Schmidt, with the support of Secretary of State-elect Scott Schwab, has announced proposed legislation to repeal the secretary of state’s prosecution authority but leave authority with the attorney general and with local county and district attorneys.
“With the change in leadership in the secretary of state’s office, particularly since the new secretary will not be an attorney, it appears the time is right for a more traditional approach to enforcing the state’s criminal laws against voter fraud,” Schmidt said. “The secretary of state would remain responsible for detecting cases of potential fraud and referring them for criminal investigation and, if appropriate, prosecution by the attorney general or local prosecutors.”
Schmidt said that, unlike in 2015 when the State Legislature enacted the secretary of state’s prosecution authority – when Kris Kobach was the secretary of state - the attorney general’s office now has a Fraud and Abuse Litigation Division, created in 2016, that has capacity to handle the relatively small number of voter fraud prosecutions.
That same year, the State Legislature enacted a statute declaring as state policy that criminal prosecution authority, other than that exercised by county or district attorneys, should be consolidated with the attorney general.
“It will be more efficient for our professional prosecutors to handle voter fraud cases together with our other fraud and abuse cases rather than for the secretary of state to maintain separate prosecution capacity,” Schmidt said.
Schwab said he supports Schmidt’s recommendation that the authority to prosecute criminal cases be vested with the attorney general, not with the secretary of state.

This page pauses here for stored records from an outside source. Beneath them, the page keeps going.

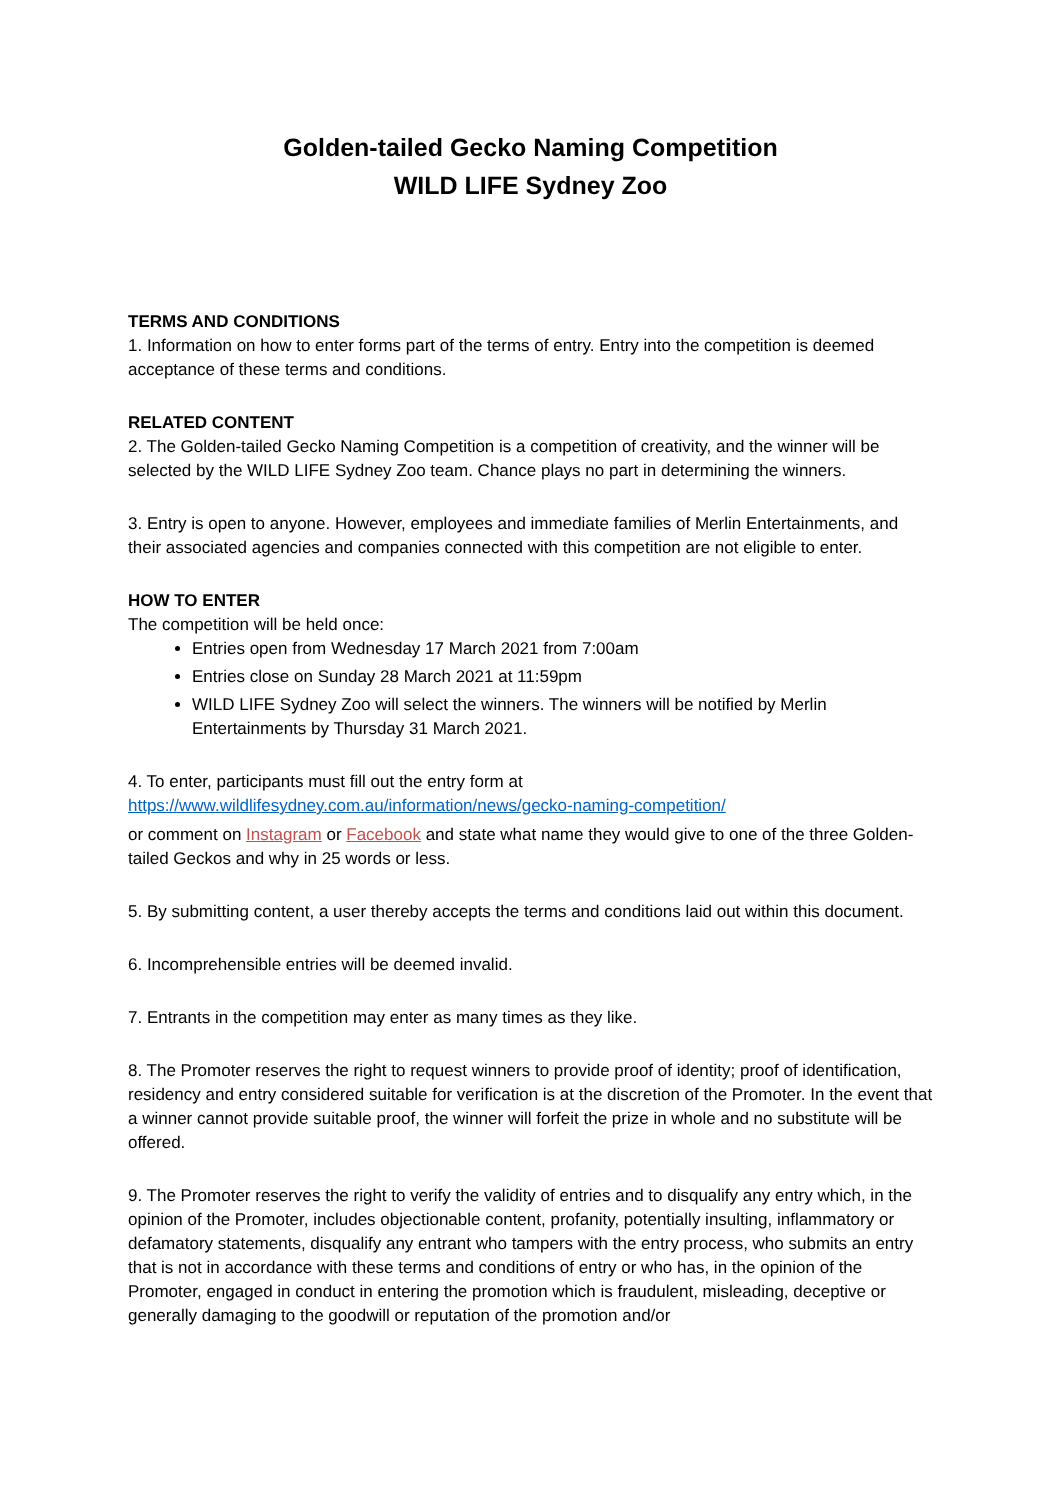Golden-tailed Gecko Naming Competition
WILD LIFE Sydney Zoo
TERMS AND CONDITIONS
1. Information on how to enter forms part of the terms of entry. Entry into the competition is deemed acceptance of these terms and conditions.
RELATED CONTENT
2. The Golden-tailed Gecko Naming Competition is a competition of creativity, and the winner will be selected by the WILD LIFE Sydney Zoo team. Chance plays no part in determining the winners.
3. Entry is open to anyone. However, employees and immediate families of Merlin Entertainments, and their associated agencies and companies connected with this competition are not eligible to enter.
HOW TO ENTER
The competition will be held once:
Entries open from Wednesday 17 March 2021 from 7:00am
Entries close on Sunday 28 March 2021 at 11:59pm
WILD LIFE Sydney Zoo will select the winners. The winners will be notified by Merlin Entertainments by Thursday 31 March 2021.
4. To enter, participants must fill out the entry form at
https://www.wildlifesydney.com.au/information/news/gecko-naming-competition/
or comment on Instagram or Facebook and state what name they would give to one of the three Golden-tailed Geckos and why in 25 words or less.
5. By submitting content, a user thereby accepts the terms and conditions laid out within this document.
6. Incomprehensible entries will be deemed invalid.
7. Entrants in the competition may enter as many times as they like.
8. The Promoter reserves the right to request winners to provide proof of identity; proof of identification, residency and entry considered suitable for verification is at the discretion of the Promoter. In the event that a winner cannot provide suitable proof, the winner will forfeit the prize in whole and no substitute will be offered.
9. The Promoter reserves the right to verify the validity of entries and to disqualify any entry which, in the opinion of the Promoter, includes objectionable content, profanity, potentially insulting, inflammatory or defamatory statements, disqualify any entrant who tampers with the entry process, who submits an entry that is not in accordance with these terms and conditions of entry or who has, in the opinion of the Promoter, engaged in conduct in entering the promotion which is fraudulent, misleading, deceptive or generally damaging to the goodwill or reputation of the promotion and/or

“Attorney General Schmidt has shared with me his ideas regarding prosecutorial authority,” Schwab said. “I see nothing that causes me concern and I thank him for taking the lead on this issue.”
Schmidt and Schwab said they will work closely together to ensure any voter fraud cases warranting criminal prosecution receive the appropriate attention from the attorney general’s office or from local county and district attorneys. They said they will request introduction of the proposal after the State Legislature convenes in January.
It is debatable whether the State Legislature should have ever granted prosecution authority of voter fraud cases to the secretary of state office.
This issue is also a reminder of the kind of power that Kobach wielded as secretary of state as he was able to convince the State Legislature to take this action in the first place.
The plan to return prosecution authority in voter fraud cases to the Attorney General office is yet another sign that the state is on its way to returning to normalcy.